Goal of the exercise:
Output the listing exactly as written, apart from its pictures.

Records provided:
= Beginning of Section =

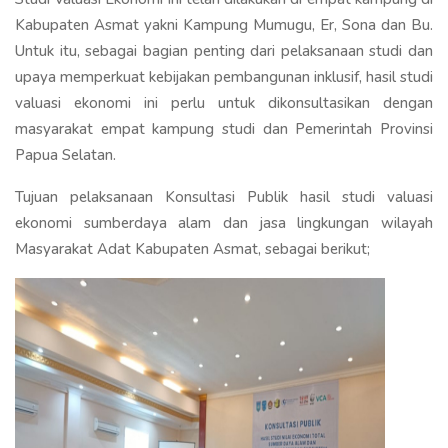
Kabupaten Asmat yakni Kampung Mumugu, Er, Sona dan Bu.
Untuk itu, sebagai bagian penting dari pelaksanaan studi dan
upaya memperkuat kebijakan pembangunan inklusif, hasil studi
valuasi ekonomi ini perlu untuk dikonsultasikan dengan
masyarakat empat kampung studi dan Pemerintah Provinsi
Papua Selatan.
Tujuan pelaksanaan Konsultasi Publik hasil studi valuasi
ekonomi sumberdaya alam dan jasa lingkungan wilayah
Masyarakat Adat Kabupaten Asmat, sebagai berikut;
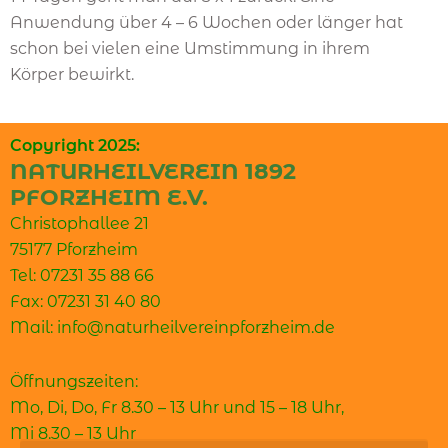
Anwendung über 4 – 6 Wochen oder länger hat
schon bei vielen eine Umstimmung in ihrem
Körper bewirkt.
Copyright 2025:
NATURHEILVEREIN 1892
PFORZHEIM E.V.
Christophallee 21
75177 Pforzheim
Tel: 07231 35 88 66
Fax: 07231 31 40 80
Mail: info@naturheilvereinpforzheim.de
Öffnungszeiten:
Mo, Di, Do, Fr 8.30 – 13 Uhr und 15 – 18 Uhr,
Mi 8.30 – 13 Uhr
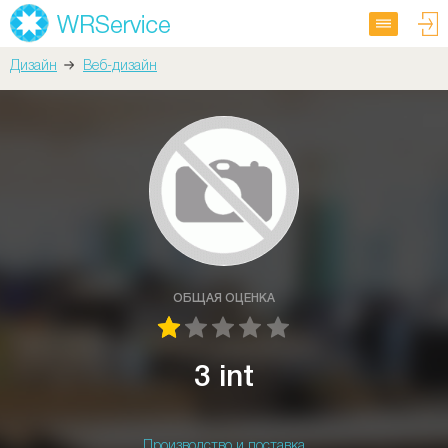
Дизайн
Веб-дизайн
ОБЩАЯ ОЦЕНКА
3 int
Производство и поставка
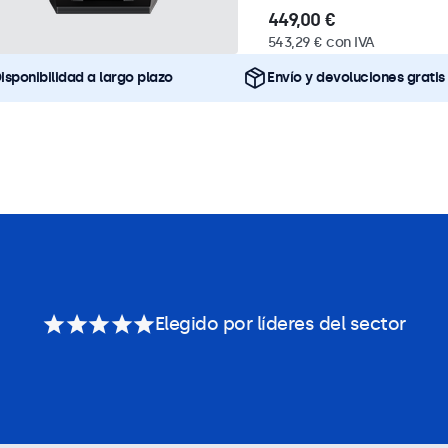
449,00 €
543,29 € con IVA
isponibilidad a largo plazo
Envío y devoluciones gratis
Elegido por líderes del sector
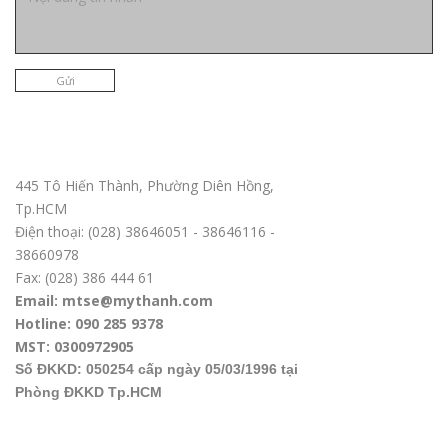
Gửi
Trụ sở chính TPHCM
445 Tô Hiến Thành, Phường Diên Hồng,
Tp.HCM
Điện thoại: (028) 38646051 - 38646116 -
38660978
Fax: (028) 386 444 61
Email: mtse@mythanh.com
Hotline: 090 285 9378
MST: 0300972905
Số ĐKKD: 050254 cấp ngày 05/03/1996 tại
Phòng ĐKKD Tp.HCM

= End of Section =

Solution to this task:
Kabupaten Asmat yakni Kampung Mumugu, Er, Sona dan Bu.
Untuk itu, sebagai bagian penting dari pelaksanaan studi dan
upaya memperkuat kebijakan pembangunan inklusif, hasil studi
valuasi ekonomi ini perlu untuk dikonsultasikan dengan
masyarakat empat kampung studi dan Pemerintah Provinsi
Papua Selatan.
Tujuan pelaksanaan Konsultasi Publik hasil studi valuasi
ekonomi sumberdaya alam dan jasa lingkungan wilayah
Masyarakat Adat Kabupaten Asmat, sebagai berikut;
Anwendung über 4 – 6 Wochen oder länger hat
schon bei vielen eine Umstimmung in ihrem
Körper bewirkt.
Copyright 2025:
NATURHEILVEREIN 1892
PFORZHEIM E.V.
Christophallee 21
75177 Pforzheim
Tel: 07231 35 88 66
Fax: 07231 31 40 80
Mail: info@naturheilvereinpforzheim.de
Öffnungszeiten:
Mo, Di, Do, Fr 8.30 – 13 Uhr und 15 – 18 Uhr,
Mi 8.30 – 13 Uhr
Дизайн
Веб-дизайн
ОБЩАЯ ОЦЕНКА
3 int
Производство и поставка
449,00 €
543,29 € con IVA
isponibilidad a largo plazo
Envío y devoluciones gratis
Elegido por líderes del sector
Gửi
Trụ sở chính TPHCM
445 Tô Hiến Thành, Phường Diên Hồng,
Tp.HCM
Điện thoại: (028) 38646051 - 38646116 -
38660978
Fax: (028) 386 444 61
Email: mtse@mythanh.com
Hotline: 090 285 9378
MST: 0300972905
Số ĐKKD: 050254 cấp ngày 05/03/1996 tại
Phòng ĐKKD Tp.HCM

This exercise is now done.